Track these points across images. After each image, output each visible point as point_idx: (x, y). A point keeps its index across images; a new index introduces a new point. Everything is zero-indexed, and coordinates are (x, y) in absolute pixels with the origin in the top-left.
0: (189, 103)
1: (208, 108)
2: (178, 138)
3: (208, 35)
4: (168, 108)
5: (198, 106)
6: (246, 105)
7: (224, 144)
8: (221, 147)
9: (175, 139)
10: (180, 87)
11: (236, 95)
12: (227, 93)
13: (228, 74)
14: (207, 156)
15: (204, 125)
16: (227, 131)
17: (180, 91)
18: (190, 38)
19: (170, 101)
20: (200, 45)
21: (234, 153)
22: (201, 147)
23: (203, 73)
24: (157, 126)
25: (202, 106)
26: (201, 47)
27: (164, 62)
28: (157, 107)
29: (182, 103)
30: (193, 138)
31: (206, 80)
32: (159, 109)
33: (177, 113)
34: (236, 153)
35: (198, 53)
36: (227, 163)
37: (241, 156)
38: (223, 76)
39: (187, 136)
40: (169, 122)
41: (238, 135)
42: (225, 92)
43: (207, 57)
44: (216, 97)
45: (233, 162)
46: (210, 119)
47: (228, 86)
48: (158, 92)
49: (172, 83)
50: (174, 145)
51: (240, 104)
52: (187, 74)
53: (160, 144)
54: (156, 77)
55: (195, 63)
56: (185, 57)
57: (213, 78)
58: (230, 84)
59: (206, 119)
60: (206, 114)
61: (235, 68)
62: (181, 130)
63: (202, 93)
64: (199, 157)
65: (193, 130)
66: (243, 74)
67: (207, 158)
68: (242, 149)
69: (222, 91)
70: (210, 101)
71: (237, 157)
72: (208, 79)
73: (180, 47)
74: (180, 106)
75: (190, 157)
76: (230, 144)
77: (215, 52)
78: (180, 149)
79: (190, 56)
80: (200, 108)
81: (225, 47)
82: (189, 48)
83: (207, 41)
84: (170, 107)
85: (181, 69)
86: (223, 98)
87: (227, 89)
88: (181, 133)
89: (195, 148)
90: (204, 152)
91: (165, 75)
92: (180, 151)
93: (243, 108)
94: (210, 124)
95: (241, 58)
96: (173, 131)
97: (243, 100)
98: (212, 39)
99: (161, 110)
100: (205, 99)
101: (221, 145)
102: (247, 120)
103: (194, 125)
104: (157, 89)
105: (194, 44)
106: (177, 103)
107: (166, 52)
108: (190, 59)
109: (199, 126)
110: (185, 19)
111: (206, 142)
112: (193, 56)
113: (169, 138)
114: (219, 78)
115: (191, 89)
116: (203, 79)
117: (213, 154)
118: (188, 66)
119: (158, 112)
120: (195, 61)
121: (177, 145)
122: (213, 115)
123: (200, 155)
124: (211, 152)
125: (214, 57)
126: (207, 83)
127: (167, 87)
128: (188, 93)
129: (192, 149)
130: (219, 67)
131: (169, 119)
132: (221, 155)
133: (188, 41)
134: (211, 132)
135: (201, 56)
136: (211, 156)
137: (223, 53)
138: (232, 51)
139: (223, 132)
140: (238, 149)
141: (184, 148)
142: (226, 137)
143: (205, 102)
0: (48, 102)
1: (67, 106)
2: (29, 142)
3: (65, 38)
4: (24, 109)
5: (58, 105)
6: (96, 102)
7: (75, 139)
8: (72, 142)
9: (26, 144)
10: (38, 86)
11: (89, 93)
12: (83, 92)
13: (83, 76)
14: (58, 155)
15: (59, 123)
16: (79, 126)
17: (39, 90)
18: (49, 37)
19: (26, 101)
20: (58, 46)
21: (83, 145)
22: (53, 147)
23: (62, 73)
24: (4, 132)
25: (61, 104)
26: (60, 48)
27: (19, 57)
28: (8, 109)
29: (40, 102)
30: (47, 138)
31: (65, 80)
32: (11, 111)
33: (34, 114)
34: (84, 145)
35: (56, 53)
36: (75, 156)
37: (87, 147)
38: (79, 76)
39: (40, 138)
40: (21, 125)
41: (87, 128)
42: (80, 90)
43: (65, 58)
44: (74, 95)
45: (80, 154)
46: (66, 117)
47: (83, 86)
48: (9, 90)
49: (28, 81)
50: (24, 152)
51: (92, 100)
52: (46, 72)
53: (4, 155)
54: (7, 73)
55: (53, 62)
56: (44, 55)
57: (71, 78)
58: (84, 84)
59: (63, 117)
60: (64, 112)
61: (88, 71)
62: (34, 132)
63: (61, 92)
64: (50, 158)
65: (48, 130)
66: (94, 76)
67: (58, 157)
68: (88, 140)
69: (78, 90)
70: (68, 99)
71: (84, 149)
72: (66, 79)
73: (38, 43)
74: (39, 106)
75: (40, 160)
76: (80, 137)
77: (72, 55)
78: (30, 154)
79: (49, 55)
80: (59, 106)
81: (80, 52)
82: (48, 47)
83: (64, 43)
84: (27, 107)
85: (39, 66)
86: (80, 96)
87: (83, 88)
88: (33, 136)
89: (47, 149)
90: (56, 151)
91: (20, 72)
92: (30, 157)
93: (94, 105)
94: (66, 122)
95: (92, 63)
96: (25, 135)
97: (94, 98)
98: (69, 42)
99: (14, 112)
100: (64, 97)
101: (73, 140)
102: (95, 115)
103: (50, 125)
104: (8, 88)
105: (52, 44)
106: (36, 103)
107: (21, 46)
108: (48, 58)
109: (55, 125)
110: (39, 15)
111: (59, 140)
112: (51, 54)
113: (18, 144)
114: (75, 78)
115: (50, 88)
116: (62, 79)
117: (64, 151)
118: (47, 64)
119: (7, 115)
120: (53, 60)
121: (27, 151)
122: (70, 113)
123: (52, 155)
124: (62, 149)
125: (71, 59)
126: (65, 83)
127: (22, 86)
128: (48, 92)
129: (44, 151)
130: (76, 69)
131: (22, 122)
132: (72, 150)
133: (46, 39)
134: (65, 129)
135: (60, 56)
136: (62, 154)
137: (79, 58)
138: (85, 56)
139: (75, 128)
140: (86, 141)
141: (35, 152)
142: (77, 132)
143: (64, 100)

▶ **Description of the task**: Give back exactly the lines above, from the line containing "113: (169, 138)" through the line containing "142: (226, 137)", with both end lines and nothing more.

▶ **Exercise output**:
113: (169, 138)
114: (219, 78)
115: (191, 89)
116: (203, 79)
117: (213, 154)
118: (188, 66)
119: (158, 112)
120: (195, 61)
121: (177, 145)
122: (213, 115)
123: (200, 155)
124: (211, 152)
125: (214, 57)
126: (207, 83)
127: (167, 87)
128: (188, 93)
129: (192, 149)
130: (219, 67)
131: (169, 119)
132: (221, 155)
133: (188, 41)
134: (211, 132)
135: (201, 56)
136: (211, 156)
137: (223, 53)
138: (232, 51)
139: (223, 132)
140: (238, 149)
141: (184, 148)
142: (226, 137)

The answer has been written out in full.